- [Exercise data]
********

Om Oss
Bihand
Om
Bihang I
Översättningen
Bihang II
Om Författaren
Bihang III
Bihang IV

********

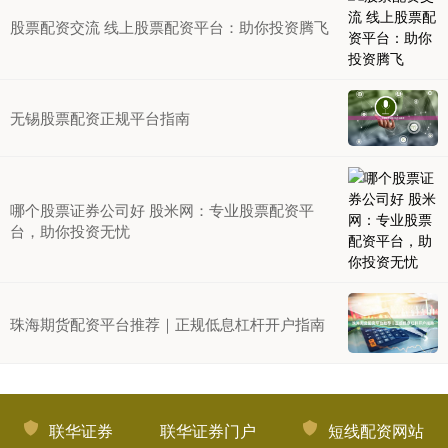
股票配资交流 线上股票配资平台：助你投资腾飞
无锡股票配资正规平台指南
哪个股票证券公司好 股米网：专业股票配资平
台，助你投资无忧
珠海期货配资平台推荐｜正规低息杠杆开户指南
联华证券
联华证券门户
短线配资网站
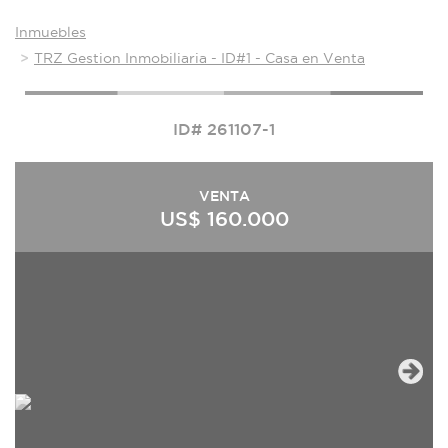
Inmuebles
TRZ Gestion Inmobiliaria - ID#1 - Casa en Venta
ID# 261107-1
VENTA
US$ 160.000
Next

********

- [How to complete this task] Please pick out every line in the items above that contains the string "Bihang" and copy each of those lines. Case counts.

- [Solution below]
Bihang I
Bihang II
Bihang III
Bihang IV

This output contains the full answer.